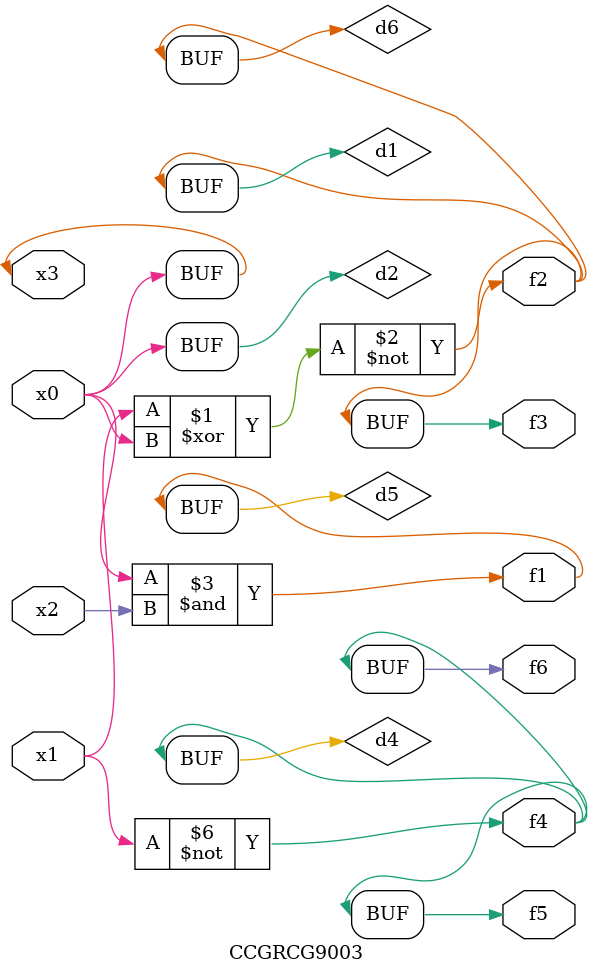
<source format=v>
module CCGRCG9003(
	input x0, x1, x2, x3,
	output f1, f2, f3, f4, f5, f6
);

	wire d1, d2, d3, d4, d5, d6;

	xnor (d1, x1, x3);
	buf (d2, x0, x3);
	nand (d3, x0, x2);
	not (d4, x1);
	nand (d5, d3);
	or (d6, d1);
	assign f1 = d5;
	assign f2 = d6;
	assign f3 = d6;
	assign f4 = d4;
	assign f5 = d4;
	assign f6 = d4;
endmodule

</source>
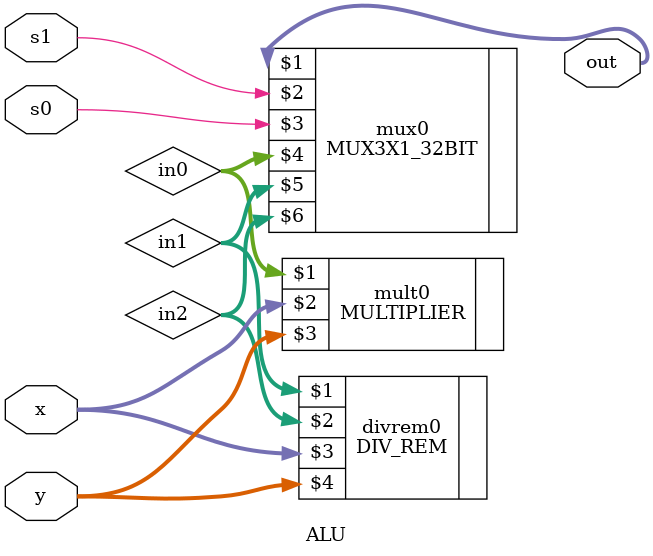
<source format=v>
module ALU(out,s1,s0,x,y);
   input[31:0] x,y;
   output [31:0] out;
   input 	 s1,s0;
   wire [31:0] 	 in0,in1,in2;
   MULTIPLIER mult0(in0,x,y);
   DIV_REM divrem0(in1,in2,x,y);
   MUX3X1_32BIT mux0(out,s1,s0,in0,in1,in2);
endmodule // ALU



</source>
⁂
### The problem
The whole of the data above needs retyping exactly, with pictures omitted.

### Exercise response
<source format=v>
module CCGRCG9003(
	input x0, x1, x2, x3,
	output f1, f2, f3, f4, f5, f6
);

	wire d1, d2, d3, d4, d5, d6;

	xnor (d1, x1, x3);
	buf (d2, x0, x3);
	nand (d3, x0, x2);
	not (d4, x1);
	nand (d5, d3);
	or (d6, d1);
	assign f1 = d5;
	assign f2 = d6;
	assign f3 = d6;
	assign f4 = d4;
	assign f5 = d4;
	assign f6 = d4;
endmodule

</source>
<source format=v>
module ALU(out,s1,s0,x,y);
   input[31:0] x,y;
   output [31:0] out;
   input 	 s1,s0;
   wire [31:0] 	 in0,in1,in2;
   MULTIPLIER mult0(in0,x,y);
   DIV_REM divrem0(in1,in2,x,y);
   MUX3X1_32BIT mux0(out,s1,s0,in0,in1,in2);
endmodule // ALU



</source>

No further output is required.